At K2016 show in Germany recently, German materials maker Wacker Chemie introduced its Imagine Series K printer for 3D printing of silicone rubber parts, since the company says up till now “there is no mature 3D printing technology available for silicones” http://www.injectionmouldingasia.com/nov2016/news3.html. Now, US silicone materials maker Dow Corning has launched its LC-3335 3D printable silicone rubber, developed in collaboration with German manufacturer for fused filament fabrication (FFF) 3D Printers RepRap.
Dow Corning says the breakthrough new materials technology may be the first silicone solution to be formulated specifically for additive manufacturing processes.
“LC-3335 3D Printable Silicone Rubber is representative of what close collaboration between a leading materials supplier and a top 3D printing equipment company can achieve,” said Hugo da Silva, global industry director for lighting and 3D printing at Dow Corning. “More than simply a technological achievement, this patent-pending breakthrough material introduces the power and versatility of silicone technology into the realm of 3D printing. Dow Corning customers can now combine the uniquely beneficial properties of our silicones with faster prototype development and small series production of highly complex parts.”

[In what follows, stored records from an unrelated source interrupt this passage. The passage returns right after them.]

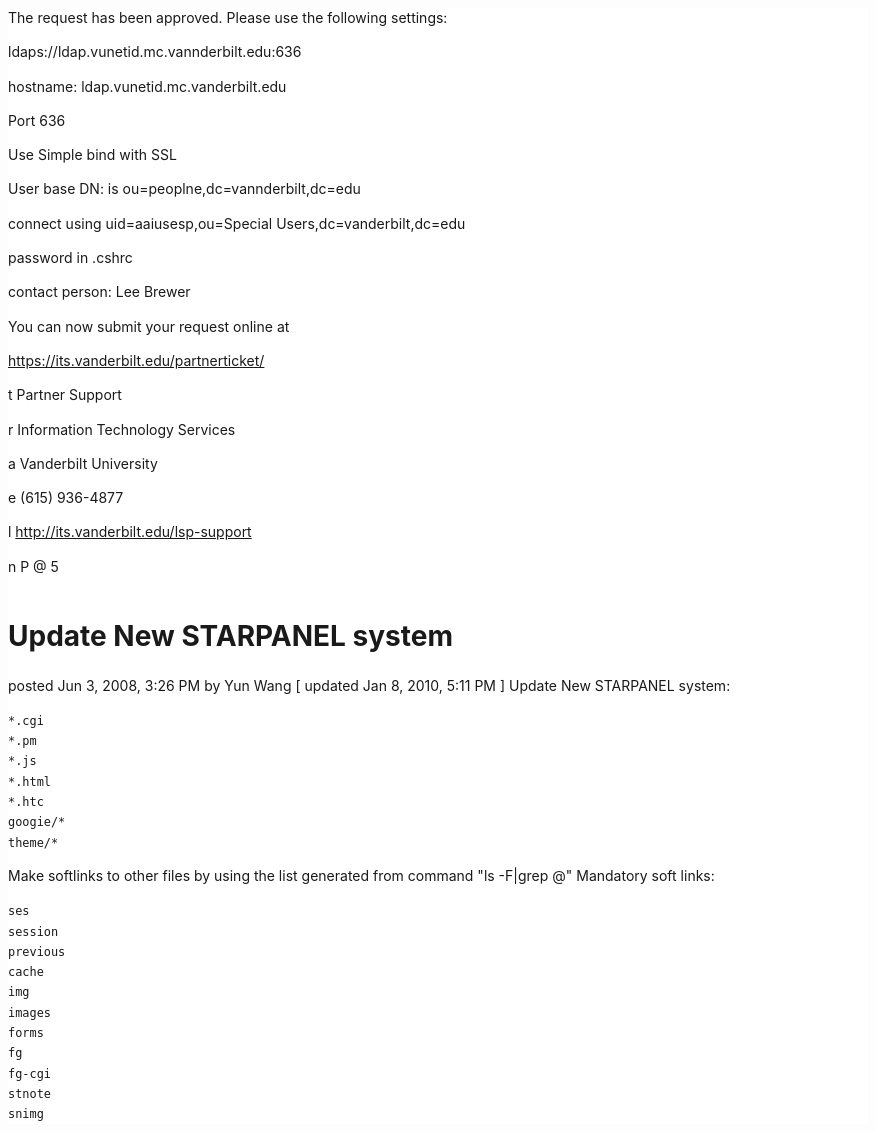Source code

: The request has been approved. Please use the following settings:

ldaps://ldap.vunetid.mc.vannderbilt.edu:636

hostname:  ldap.vunetid.mc.vanderbilt.edu

Port 636

Use Simple bind with SSL

User base DN:   is ou=peoplne,dc=vannderbilt,dc=edu

 

connect using  uid=aaiusesp,ou=Special Users,dc=vanderbilt,dc=edu

password in .cshrc

contact person: Lee Brewer

 

You can now submit your request online at

https://its.vanderbilt.edu/partnerticket/

 

t  Partner Support

r  Information Technology Services

a  Vanderbilt University

e  (615) 936-4877

l  http://its.vanderbilt.edu/lsp-support

n P @ 5
  

# Update New STARPANEL system
posted Jun 3, 2008, 3:26 PM by Yun Wang   [ updated Jan 8, 2010, 5:11 PM ]
Update New STARPANEL system:
```
*.cgi
*.pm
*.js
*.html
*.htc
googie/*
theme/*
```

Make softlinks to other files by using the list generated from command "ls -F|grep @"
Mandatory soft links:
```
ses
session
previous
cache
img
images
forms
fg
fg-cgi
stnote
snimg
```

German RepRap designed its patent-pending 3D printer to print successive layers of LC?3335 3D in a method comparable to the FFF process, forming complex silicone parts that would be difficult to achieve through conventional injection moulding, it says. Each layer of silicone is fully cross-linked through thermal cure to enable parts with mechanical properties that are comparable to moulded components.
Test parts printed with LC-3335 Silicone on German RepRap’s platform exhibited the same sharp cure profile of injection moulded test samples, as well as 80% (on average) of the samples’ mechanical properties, says Dow Corning. Specifically, 3D printed parts demonstrated 70% of the tensile strength elongation of injection moulded samples, and 90% of their tear strength.
Consequently, with German RepRap’s platform, LC-3335 3D is potentially capable of printing functional prototypes and enabling small manufacturing trials of complex parts. Further, the material’s properties closely match those of liquid silicone rubber (LSR), allowing an easy transfer into injection moulding processes for high-volume manufacturing.
Dow Corning also says it is committed to “collaborating with leading equipment makers to extend the benefits of industry-leading silicone materials and expertise to the fast-growing field of 3D printing”.
Additive manufacturing promises to accelerate the design-to-production process by quickly converting digital designs into functional parts for low to medium-volume manufacturing without the time or cost required to first build a molding tool and prototype. Consequently, the technology can significantly reduce production waste, optimise the supply chain, eliminate tooling and speed the time to market for new designs unachievable through conventional technology.
LC-3555 Printable Silicone Rubber expands design options in automotive, healthcare, cookware, lighting and other applications where traditional LSRs are used.
Dow Corning is currently exploring future silicone rubber products for 3D printing, including optical and medical-quality grades, UV-curable materials and other solutions.